§ **Requirement**
Your result should be the lines holding the word "verzonden", copied from the entries below.

________________

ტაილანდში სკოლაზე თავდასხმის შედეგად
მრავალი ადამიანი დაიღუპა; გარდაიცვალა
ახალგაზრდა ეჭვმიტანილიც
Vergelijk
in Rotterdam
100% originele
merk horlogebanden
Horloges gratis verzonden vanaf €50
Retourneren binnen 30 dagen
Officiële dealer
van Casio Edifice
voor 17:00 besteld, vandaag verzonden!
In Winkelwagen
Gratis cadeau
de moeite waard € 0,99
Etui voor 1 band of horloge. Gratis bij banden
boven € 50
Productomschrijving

________________

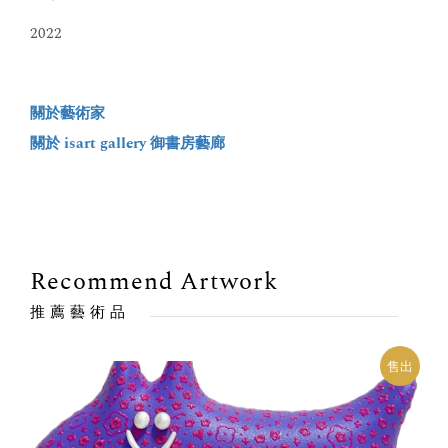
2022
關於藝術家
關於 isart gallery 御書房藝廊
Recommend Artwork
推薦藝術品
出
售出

________________

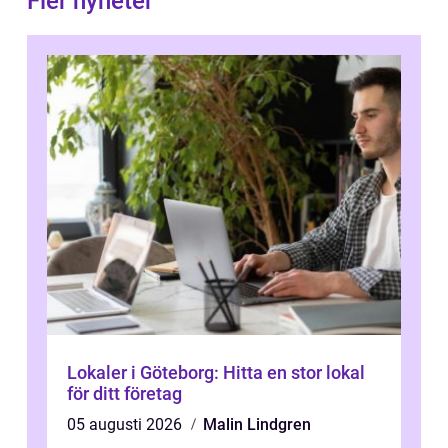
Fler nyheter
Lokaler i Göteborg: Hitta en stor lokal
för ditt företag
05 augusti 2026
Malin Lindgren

________________

§ **Exercise result**
Horloges gratis verzonden vanaf €50
voor 17:00 besteld, vandaag verzonden!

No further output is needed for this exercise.